§ SOURCE PASSAGE:
--------------------------------

Project: Maintenance-Free House
Architects: Arkitema Architects
Location: Nyborg, Denmark
Area: 1,679 sf
Photographs by: Jesper Ray
Maintenance-Free House by Arkitema Architects
Arkitema Architects have finished the Maintenance-Free House in Nyborg, Denmark. But can they justify the name of this residence? After all, there are many others who claim that they’ve come up with maintenance-free home solutions but not many are worth the label.
This one, however, is absolutely worth it. In fact, they’ve already built six more of these in Nyborg to demonstrate a few awesome ways of reducing a home’s CO2 footprint.
The Maintenance-Free House (New Materials) is part of a large development project: The MiniCO2 Houses. The project involves a total of six detached houses, each of which illustrates various aspects of reducing CO2 emissions in the construction, use and maintenance of a house.
The Maintenance-Free House focuses on “maintenance and service life” and examines how much CO2 can be saved when a house is built to have a service life of at least 150 years, and the building envelope needs no maintenance for the first 50 years of that service life. House A has been constructed using traditional materials, which have proved their long service life, and House B – described here – has been constructed using new materials, which are expected to have a long service life.
Maintenance-Free House B has been constructed as a long house with a covered east-facing entrance located exactly in the centre of the building’s longitudinal side and a 40-degree pitched roof. The interior of the house has been designed as a wooden “box”: one large continuous room with open beams and furnished with low closed boxes. Daylight enters through the four skylights, from the entrance area, from the full-height windows and doorways in the end walls, and from an approx. 10-meter long glass section.
The Maintenance-Free House B has been built of wood, perhaps a surprising choice for the Danish climate when the goal is a long service life. But Denmark has many very old wooden structures, owing much of their longevity to excellent ventilation. The timber structure of House B has been created in a manner which ensures continuous ventilation on all sides, including under the house, which has been raised on a series of pad foundations.

--------------------------------

§ REQUIRED WORK:
• 1. Translate this sentence from the Maintenance-Free House text into Spanish: "But Denmark has many very old wooden structures, owing much of their longevity to excellent ventilation."
• 2. Please output, word for word, the part of the Maintenance-Free House text that opens with the words containing "Maintenance-Free House B has been constructed" and closes with "long glass section.".

§ GIVEN ENTRIES:

--------------------------------

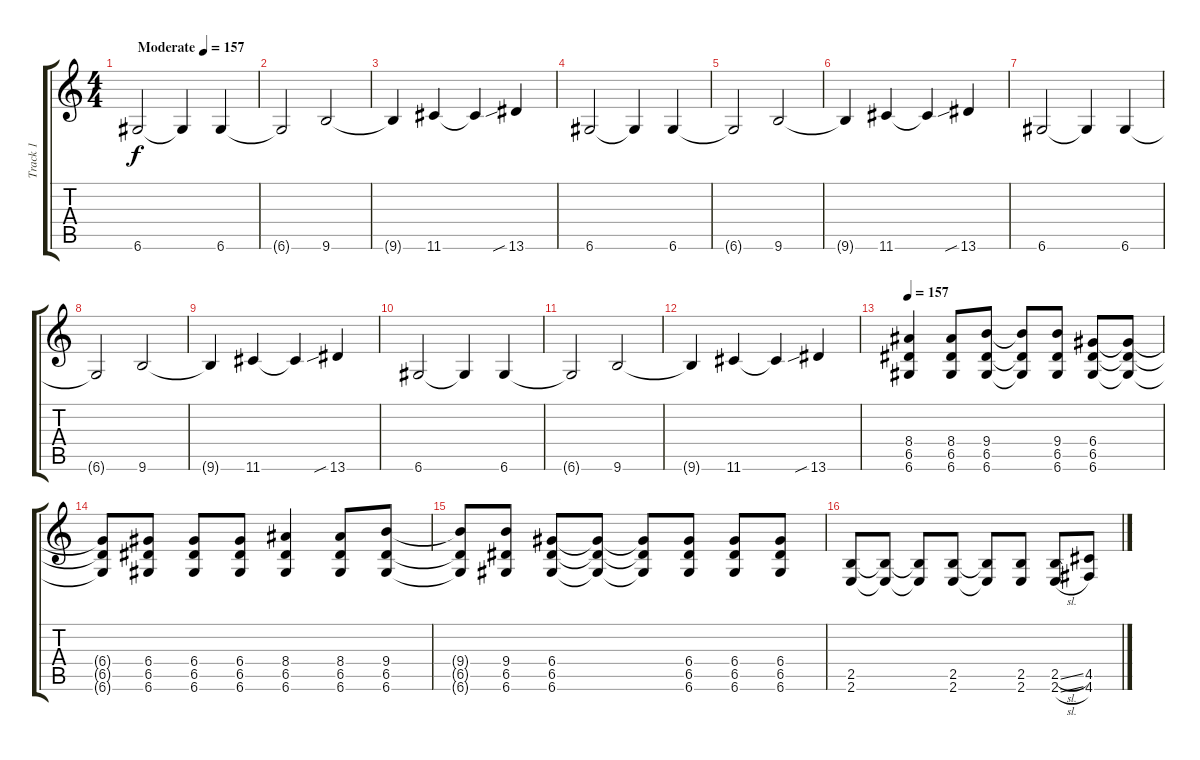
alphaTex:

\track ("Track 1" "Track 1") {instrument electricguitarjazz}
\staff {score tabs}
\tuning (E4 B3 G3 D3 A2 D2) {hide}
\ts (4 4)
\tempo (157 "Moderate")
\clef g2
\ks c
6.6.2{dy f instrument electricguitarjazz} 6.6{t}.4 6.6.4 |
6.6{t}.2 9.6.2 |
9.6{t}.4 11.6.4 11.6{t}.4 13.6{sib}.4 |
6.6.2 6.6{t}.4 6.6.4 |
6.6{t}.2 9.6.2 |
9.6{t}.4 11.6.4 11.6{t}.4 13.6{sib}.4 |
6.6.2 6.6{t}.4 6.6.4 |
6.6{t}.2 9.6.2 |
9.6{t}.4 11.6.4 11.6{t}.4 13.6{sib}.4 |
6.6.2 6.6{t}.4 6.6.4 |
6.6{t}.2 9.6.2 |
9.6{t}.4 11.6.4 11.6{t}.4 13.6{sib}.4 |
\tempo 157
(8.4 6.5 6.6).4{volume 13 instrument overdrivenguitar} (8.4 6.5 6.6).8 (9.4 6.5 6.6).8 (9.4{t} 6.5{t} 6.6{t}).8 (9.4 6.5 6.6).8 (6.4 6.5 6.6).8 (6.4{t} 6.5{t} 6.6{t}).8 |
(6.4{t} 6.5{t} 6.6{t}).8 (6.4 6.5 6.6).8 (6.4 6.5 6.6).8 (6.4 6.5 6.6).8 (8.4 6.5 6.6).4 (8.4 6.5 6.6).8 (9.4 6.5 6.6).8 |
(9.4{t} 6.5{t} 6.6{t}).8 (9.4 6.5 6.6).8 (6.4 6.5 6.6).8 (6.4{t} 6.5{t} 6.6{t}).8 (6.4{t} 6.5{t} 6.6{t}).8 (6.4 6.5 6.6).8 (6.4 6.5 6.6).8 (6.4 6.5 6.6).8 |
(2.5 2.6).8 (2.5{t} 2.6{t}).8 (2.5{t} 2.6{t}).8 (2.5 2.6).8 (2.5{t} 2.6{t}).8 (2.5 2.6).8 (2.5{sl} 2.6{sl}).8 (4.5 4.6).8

--------------------------------

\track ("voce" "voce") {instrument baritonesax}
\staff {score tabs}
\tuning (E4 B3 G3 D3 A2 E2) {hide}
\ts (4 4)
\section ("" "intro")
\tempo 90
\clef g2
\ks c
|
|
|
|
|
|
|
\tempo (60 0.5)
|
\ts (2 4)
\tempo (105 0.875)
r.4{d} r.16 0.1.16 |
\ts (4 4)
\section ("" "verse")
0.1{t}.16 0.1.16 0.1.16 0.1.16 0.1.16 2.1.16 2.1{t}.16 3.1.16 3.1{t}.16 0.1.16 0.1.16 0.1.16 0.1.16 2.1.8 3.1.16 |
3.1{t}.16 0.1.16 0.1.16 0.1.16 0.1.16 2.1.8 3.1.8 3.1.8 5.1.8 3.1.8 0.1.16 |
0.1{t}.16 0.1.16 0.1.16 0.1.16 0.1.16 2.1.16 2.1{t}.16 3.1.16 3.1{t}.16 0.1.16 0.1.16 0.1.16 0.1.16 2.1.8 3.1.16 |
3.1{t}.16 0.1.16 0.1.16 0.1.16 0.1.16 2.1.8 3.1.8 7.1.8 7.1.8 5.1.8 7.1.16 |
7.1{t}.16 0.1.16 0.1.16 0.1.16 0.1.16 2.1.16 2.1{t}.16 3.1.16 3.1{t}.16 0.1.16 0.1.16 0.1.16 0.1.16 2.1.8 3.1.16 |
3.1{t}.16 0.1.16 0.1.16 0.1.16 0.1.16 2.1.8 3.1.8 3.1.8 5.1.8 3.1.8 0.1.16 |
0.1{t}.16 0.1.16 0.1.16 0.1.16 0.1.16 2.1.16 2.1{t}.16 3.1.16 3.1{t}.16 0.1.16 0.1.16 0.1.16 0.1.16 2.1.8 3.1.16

--------------------------------

§ RESPONSE LIST:
• 1. Pero Dinamarca tiene muchas estructuras de madera muy antiguas, que deben gran parte de su longevidad a una excelente ventilación.

• 2.
Maintenance-Free House B has been constructed as a long house with a covered east-facing entrance located exactly in the centre of the building’s longitudinal side and a 40-degree pitched roof. The interior of the house has been designed as a wooden “box”: one large continuous room with open beams and furnished with low closed boxes. Daylight enters through the four skylights, from the entrance area, from the full-height windows and doorways in the end walls, and from an approx. 10-meter long glass section.